Posted by Karan Saini, Pranesh Prakash and Elonnai Hickok at Mar 20, 2019 08:20 AM |
The aim of this policy brief is to recommend changes pertaining to current legislation, policy and practice to the Government of India regarding external vulnerability reporting and disclosure. The changes we recommend within this brief aim to strengthen the processes around voluntary vulnerability and bug disclosure by third parties.
 
This is an update to our previously released paper titled "Leveraging the Coordinated Vulnerability Disclosure Process to Improve the State of Information Security in India". The full document can be accessed here.

 

The ubiquitous adoption and integration of information and communication technologies in almost all aspects of modern life raises with it the importance of being able to ensure the security and integrity of the systems and resources that we rely on. This importance is even more pressing for the Government, which is increasing its push of efforts towards digitising the operational infrastructure it relies on, both at the State as well as the Central level.

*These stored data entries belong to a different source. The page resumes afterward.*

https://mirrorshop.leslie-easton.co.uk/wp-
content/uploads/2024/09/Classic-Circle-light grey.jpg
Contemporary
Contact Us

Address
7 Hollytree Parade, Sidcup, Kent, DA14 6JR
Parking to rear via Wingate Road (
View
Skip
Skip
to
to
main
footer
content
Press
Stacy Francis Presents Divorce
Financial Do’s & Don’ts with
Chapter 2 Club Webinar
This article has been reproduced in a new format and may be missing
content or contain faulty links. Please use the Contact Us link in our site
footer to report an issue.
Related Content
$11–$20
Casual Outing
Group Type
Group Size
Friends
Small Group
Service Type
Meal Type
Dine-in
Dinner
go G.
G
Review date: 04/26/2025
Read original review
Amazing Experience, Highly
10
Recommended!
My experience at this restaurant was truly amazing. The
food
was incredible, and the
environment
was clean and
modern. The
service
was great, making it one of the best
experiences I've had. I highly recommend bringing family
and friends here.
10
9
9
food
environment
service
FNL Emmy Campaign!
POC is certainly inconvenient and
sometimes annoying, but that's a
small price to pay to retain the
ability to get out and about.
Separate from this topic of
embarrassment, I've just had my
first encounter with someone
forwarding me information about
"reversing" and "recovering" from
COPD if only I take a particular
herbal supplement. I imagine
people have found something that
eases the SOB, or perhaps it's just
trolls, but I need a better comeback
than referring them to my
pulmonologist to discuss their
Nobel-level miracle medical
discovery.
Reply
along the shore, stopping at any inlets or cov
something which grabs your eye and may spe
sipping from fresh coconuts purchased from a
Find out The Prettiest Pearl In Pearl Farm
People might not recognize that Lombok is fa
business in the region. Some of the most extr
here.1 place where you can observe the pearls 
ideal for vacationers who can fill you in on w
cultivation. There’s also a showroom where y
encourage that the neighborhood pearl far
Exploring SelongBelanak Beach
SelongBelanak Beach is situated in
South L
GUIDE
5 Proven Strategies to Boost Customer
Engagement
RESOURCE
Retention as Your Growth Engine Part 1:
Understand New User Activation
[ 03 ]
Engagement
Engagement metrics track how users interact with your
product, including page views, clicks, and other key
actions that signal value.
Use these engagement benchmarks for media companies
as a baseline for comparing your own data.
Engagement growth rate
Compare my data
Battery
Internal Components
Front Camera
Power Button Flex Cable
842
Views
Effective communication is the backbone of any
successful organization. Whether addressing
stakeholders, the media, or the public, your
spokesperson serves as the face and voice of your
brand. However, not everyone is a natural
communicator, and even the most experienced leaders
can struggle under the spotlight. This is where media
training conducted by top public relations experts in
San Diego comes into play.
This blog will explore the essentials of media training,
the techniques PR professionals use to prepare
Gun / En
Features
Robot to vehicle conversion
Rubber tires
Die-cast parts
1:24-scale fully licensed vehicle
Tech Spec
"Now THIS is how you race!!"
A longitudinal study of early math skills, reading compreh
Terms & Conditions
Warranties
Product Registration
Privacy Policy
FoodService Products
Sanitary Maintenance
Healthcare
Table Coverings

This policy brief draws from knowledge that has been gathered from various sources, including information sourced from newspaper and journal articles, current law and policy, as well as from interviews that we conducted with various members of the Indian security community. This policy brief touches upon the issue of vulnerability disclosures, specifically those that are made by individuals to the Government, while exploring prevalent challenges with the same and making recommendations as to how the Government’s vulnerability disclosure processes could potentially be improved.


Key learnings from the research include:

  • There is a noticeable shortcoming in the availability of information with regard to current vulnerability disclosure programmes and process of Indian Government entities, which is only exacerbated further by a lack of transparency;

  • There is an observable gap in the amount and quality of interaction between security researchers and the Government, which is supported by the lack of proper channels for mediating such communication and cooperation;

  • There are several sections and provisions within the Information Technology Act, 2000, which have the potential to disincentivise legitimate security research, even if the same has been carried out in good faith.